Exercise details: Go through the data and retrieve each line that includes the string "your".

Page images and extracted text:
<<<<

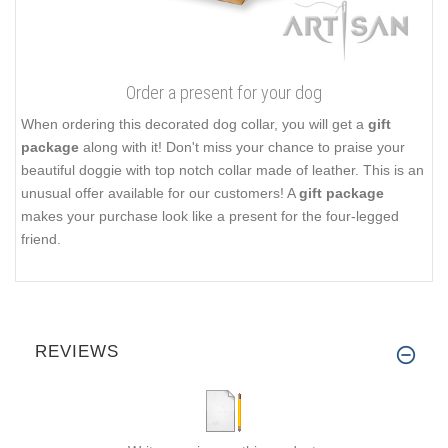
Order a present for your dog
When ordering this decorated dog collar, you will get a
gift
package
along with it! Don't miss your chance to praise your
beautiful doggie with top notch collar made of leather. This is an
unusual offer available for our customers! A
gift package
makes your purchase look like a present for the four-legged
friend.
REVIEWS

>>>>

The completed task:
Order a present for your dog
along with it! Don't miss your chance to praise your
makes your purchase look like a present for the four-legged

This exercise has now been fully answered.